* [Work instructions]:
A) In the speech about annuity sales and the retirement income market, what did the ABI urge the FCA to do?
B) Write the next part of the speech about annuity sales and the retirement income market, continuing after its final sentence.

* [Provided passage]:

--- START ---

I will begin by highlighting the problem that drives this amendment. Steve Webb, the Pensions Minister, commented at the end of the Public Bill Committee sessions:

“To be clear, if we thought everything was fine in the world of retirement income choices the FCA would not be doing a thematic review of annuity sales practices or a retirement income market study … those studies are being undertaken because we are aware that there have been problems in this market. We are prepared to introduce further measures, if that is what the studies suggest”.—[Official Report, Commons, Pensions Schemes Bill Committee, 4/11/14; col. 309.]

I believe that that is exactly what those two studies suggest. Since the Bill arrived in this House the FCA has in fact delivered its two reports: the thematic review of annuity sales practices and the interim report on the retirement income market study. Perhaps I may capture the essence of what it reported.

The review found that annuity sales practices were contributing to consumers not shopping around, buying the wrong type of annuity or missing out on a potentially higher income. The consumers’ tendency to buy from their existing pension provider weakens competition. The FCA identified the non-adherence by providers to the ABI’s own retirement choices code. In fact, the ABI urged the FCA to replace its code with regulation because it recognises that with the new freedoms more needs to be done.

As to the FCA retirement income market study, that was initially focused on how to get competition working more effectively for consumers; but following the Budget the emphasis was shifted towards looking at how market conditions might evolve from the advent of the reforms in April 2015. Its interim report suggests that consumers will be poorly placed to drive effective competition; that the retirement income market is not working well; and that the introduction of greater choice and potentially more complex products will reduce consumer confidence and weaken the competitive pressures on providers to offer good value.

--- END ---

* [Given data]:
--- START ---

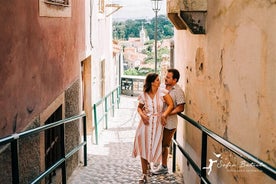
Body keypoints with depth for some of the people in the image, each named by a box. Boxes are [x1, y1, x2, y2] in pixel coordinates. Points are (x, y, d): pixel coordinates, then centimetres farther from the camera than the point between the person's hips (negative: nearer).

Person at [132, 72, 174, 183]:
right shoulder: (144, 95, -1)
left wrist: (164, 115, -19)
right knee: (143, 148, -3)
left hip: (157, 124, 0)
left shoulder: (162, 92, -6)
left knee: (154, 147, 6)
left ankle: (149, 162, 41)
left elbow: (171, 105, -6)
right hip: (146, 123, 1)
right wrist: (142, 115, -8)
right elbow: (139, 107, 12)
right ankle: (144, 174, 7)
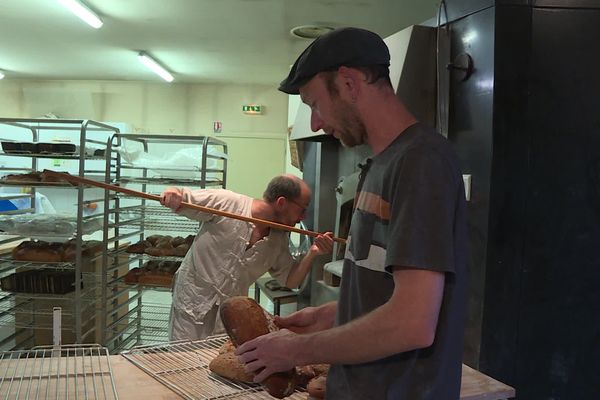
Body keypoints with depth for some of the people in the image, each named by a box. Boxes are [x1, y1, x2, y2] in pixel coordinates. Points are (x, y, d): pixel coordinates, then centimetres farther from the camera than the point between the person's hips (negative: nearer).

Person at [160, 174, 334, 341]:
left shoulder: (280, 240, 0)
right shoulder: (224, 202, -18)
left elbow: (290, 281, 3)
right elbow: (179, 199, -12)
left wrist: (312, 254, -13)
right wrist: (172, 193, -36)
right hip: (193, 303, -4)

--- END ---

* [Task responses]:
A) It urged the FCA to replace the ABI's code with regulation.

B)
Even after repeated analysis of these issues by the Treasury, the FSA, the FCA and others over a period of six years, and just three months away from the introduction of major reforms to the UK pensions framework in April 2015, too many consumers are still being failed by their providers. As my noble friend commented, the FCA research confirmed the well known biases that savers reveal that make them so vulnerable to being sold products that do not best meet their needs, and that the choices consumers make are strongly influenced by how options are presented to them. Martin Wheatley, the FCA CEO, said in a recent interview—published just this weekend—that the timescale to deliver the new freedoms and design suitable products was challenging; providers have been struggling to complete proper due diligence testing on their products.

Turning to the savers, the new freedoms bring with them an even greater onus on individuals to make an active decision about what to do with their pension pot. It is very important, therefore, that consumers are well placed to make decisions that are in their interests. We know the challenges to achieving this: provider behaviour; product design and complexity; savers’ behavioural biases; and financial capability. The noble Baroness, Lady Greengross, is president of the International Longevity Centre, whose new report on making the system fit for purpose reveals the extent of the limited knowledge of savers about relevant products and services, despite the new freedoms being just three months away.

The guidance guarantee is a key policy measure for helping people to navigate the complex retirement options arena from April 2015. I know that there are people working very hard to make its delivery a success. I certainly want it to be successful, as it will provide a very important service to savers. In support of that guaranteed guidance the FCA has confirmed that it will expect providers to check whether a customer has used the guidance service and encourage them to do so if not. It has also recommended that the pensions guidance service incorporates tools to support consumer decision-making. This provides a first line of defence against consumer detriment. The provision of guidance is extremely important, but what the customer does with the guidance also matters. The success of guidance can be achieved only by the whole industry working together. Some people will choose not to take the guidance even if encouraged by their provider.

The Government are very dependent on market behaviour to ensure the success of the new freedoms. Beyond guidance, the saver has to move into the process of making a decision and selecting or purchasing a retirement income route. It is what happens at that stage—the exchange between the consumer and the provider—that is causing so much anxiety.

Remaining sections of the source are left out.